Aim of the exercise:
Print the line containing "X173100Y1422400D02*" and every line after it exactly as written, through the end of the records.

Task inputs:
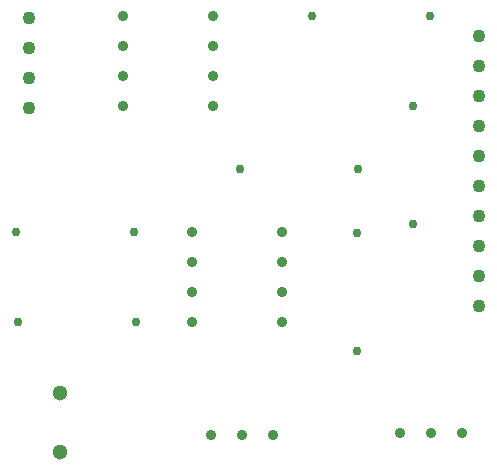
<source format=gbr>
%TF.GenerationSoftware,Altium Limited,Altium Designer,24.10.1 (45)*%
G04 Layer_Color=0*
%FSLAX45Y45*%
%MOMM*%
%TF.SameCoordinates,47669921-03A9-45D4-BEC5-7B78C51FF8BB*%
%TF.FilePolarity,Positive*%
%TF.FileFunction,Plated,1,2,PTH,Drill*%
%TF.Part,Single*%
G01*
G75*
%TA.AperFunction,ComponentDrill*%
%ADD35C,1.10000*%
%ADD36C,1.30000*%
%ADD37C,0.90000*%
%ADD38C,0.90000*%
%ADD39C,0.75000*%
%ADD40C,0.75000*%
D35*
X266700Y3238500D02*
D03*
Y3492500D02*
D03*
Y4000500D02*
D03*
Y3746500D02*
D03*
X4076700Y2070100D02*
D03*
Y2324100D02*
D03*
Y2832100D02*
D03*
Y3340100D02*
D03*
Y3848100D02*
D03*
Y3594100D02*
D03*
Y3086100D02*
D03*
Y2578100D02*
D03*
Y1816100D02*
D03*
Y1562100D02*
D03*
D36*
X533400Y821500D02*
D03*
Y321501D02*
D03*
D37*
X3410300Y482600D02*
D03*
X3930300D02*
D03*
X3670300D02*
D03*
X1810100Y469900D02*
D03*
X2330100D02*
D03*
X2070100D02*
D03*
D38*
X1651000Y2184400D02*
D03*
Y1930400D02*
D03*
Y1676400D02*
D03*
Y1422400D02*
D03*
X2413000Y2184400D02*
D03*
Y1930400D02*
D03*
Y1676400D02*
D03*
Y1422400D02*
D03*
X1828800Y3251200D02*
D03*
Y3505200D02*
D03*
Y3759200D02*
D03*
Y4013200D02*
D03*
X1066800Y3251200D02*
D03*
Y3505200D02*
D03*
Y3759200D02*
D03*
Y4013200D02*
D03*
D39*
X3052700Y2717800D02*
D03*
X2052700D02*
D03*
X3662300Y4013200D02*
D03*
X2662300D02*
D03*
X173100Y1422400D02*
D03*
X1173100D02*
D03*
X160400Y2184400D02*
D03*
X1160400D02*
D03*
D40*
X3048000Y1176400D02*
D03*
Y2176400D02*
D03*
X3517900Y2255900D02*
D03*
Y3255900D02*
D03*
%TF.MD5,c3f1f580a2767896a534b1c11c723ef6*%
M02*

</source>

Solution:
X173100Y1422400D02*
D03*
X1173100D02*
D03*
X160400Y2184400D02*
D03*
X1160400D02*
D03*
D40*
X3048000Y1176400D02*
D03*
Y2176400D02*
D03*
X3517900Y2255900D02*
D03*
Y3255900D02*
D03*
%TF.MD5,c3f1f580a2767896a534b1c11c723ef6*%
M02*

</source>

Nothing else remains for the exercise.